The result should be an exact copy of the data, free of pictures.

● Content revision data:
# # # # # # #
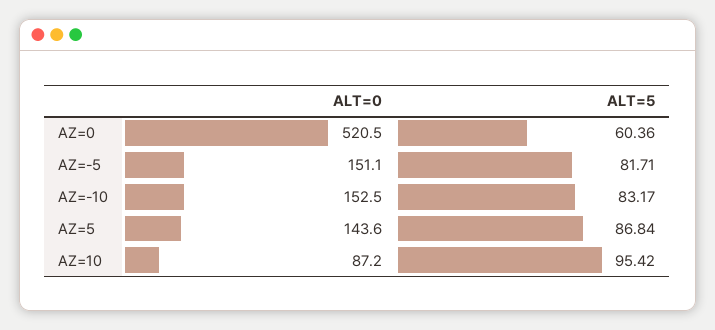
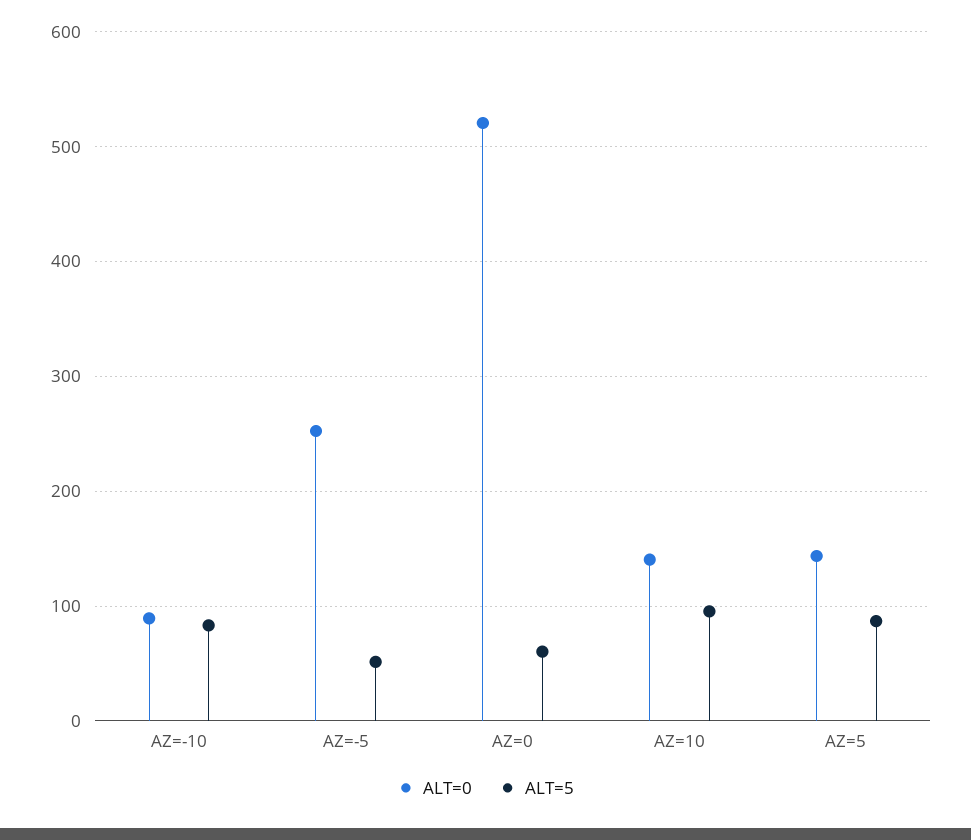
  {
    "ALT=0": {
      "AZ=0": 520.5,
-     "AZ=-5": 151.1,
+     "AZ=-5": 250,
-     "AZ=-10": 152.5,
+     "AZ=-10": 90,
      "AZ=5": 143.6,
-     "AZ=10": 87.2
+     "AZ=10": 140
    },
    "ALT=5": {
      "AZ=0": 60.36,
-     "AZ=-5": 81.71,
+     "AZ=-5": 50,
      "AZ=-10": 83.17,
      "AZ=5": 86.84,
      "AZ=10": 95.42
    }
  }

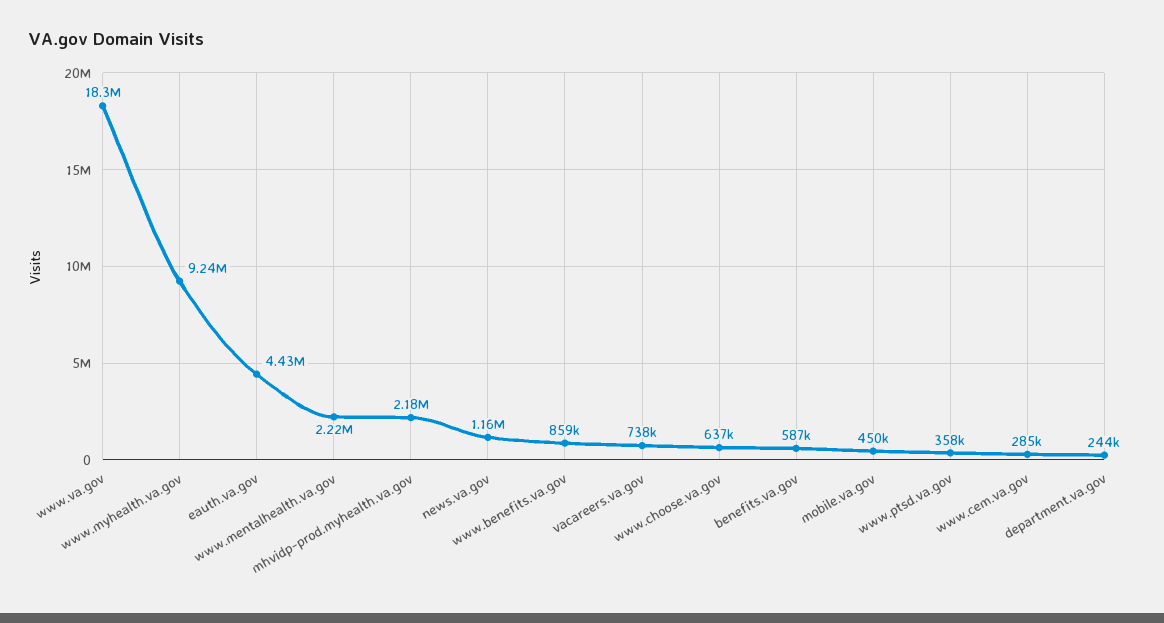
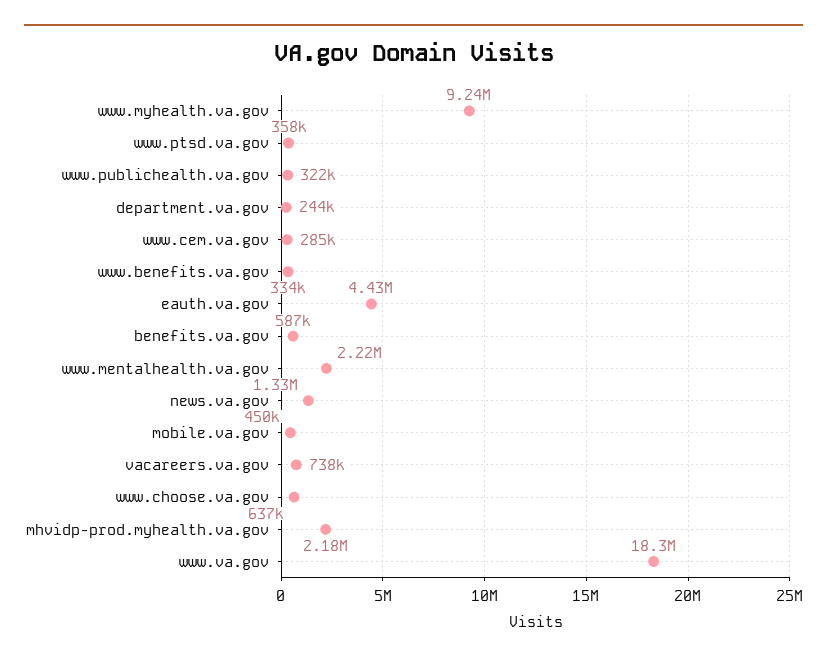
  {
    "www.va.gov": 18300000,
    "www.myhealth.va.gov": 9240000,
    "eauth.va.gov": 4430000,
    "www.mentalhealth.va.gov": 2220000,
    "mhvidp-prod.myhealth.va.gov": 2180000,
-   "news.va.gov": 1160000,
+   "news.va.gov": 1330000,
-   "www.benefits.va.gov": 859000,
+   "www.benefits.va.gov": 334000,
    "vacareers.va.gov": 738000,
    "www.choose.va.gov": 637000,
    "benefits.va.gov": 587000,
    "mobile.va.gov": 450000,
    "www.ptsd.va.gov": 358000,
    "www.cem.va.gov": 285000,
-   "department.va.gov": 244000
+   "department.va.gov": 244000,
+   "www.publichealth.va.gov": 322000
  }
# # # # # # #
● SOLUTION:
  {
    "ALT=0": {
      "AZ=0": 520.5,
-     "AZ=-5": 151.1,
+     "AZ=-5": 250,
-     "AZ=-10": 152.5,
+     "AZ=-10": 90,
      "AZ=5": 143.6,
-     "AZ=10": 87.2
+     "AZ=10": 140
    },
    "ALT=5": {
      "AZ=0": 60.36,
-     "AZ=-5": 81.71,
+     "AZ=-5": 50,
      "AZ=-10": 83.17,
      "AZ=5": 86.84,
      "AZ=10": 95.42
    }
  }

  {
    "www.va.gov": 18300000,
    "www.myhealth.va.gov": 9240000,
    "eauth.va.gov": 4430000,
    "www.mentalhealth.va.gov": 2220000,
    "mhvidp-prod.myhealth.va.gov": 2180000,
-   "news.va.gov": 1160000,
+   "news.va.gov": 1330000,
-   "www.benefits.va.gov": 859000,
+   "www.benefits.va.gov": 334000,
    "vacareers.va.gov": 738000,
    "www.choose.va.gov": 637000,
    "benefits.va.gov": 587000,
    "mobile.va.gov": 450000,
    "www.ptsd.va.gov": 358000,
    "www.cem.va.gov": 285000,
-   "department.va.gov": 244000
+   "department.va.gov": 244000,
+   "www.publichealth.va.gov": 322000
  }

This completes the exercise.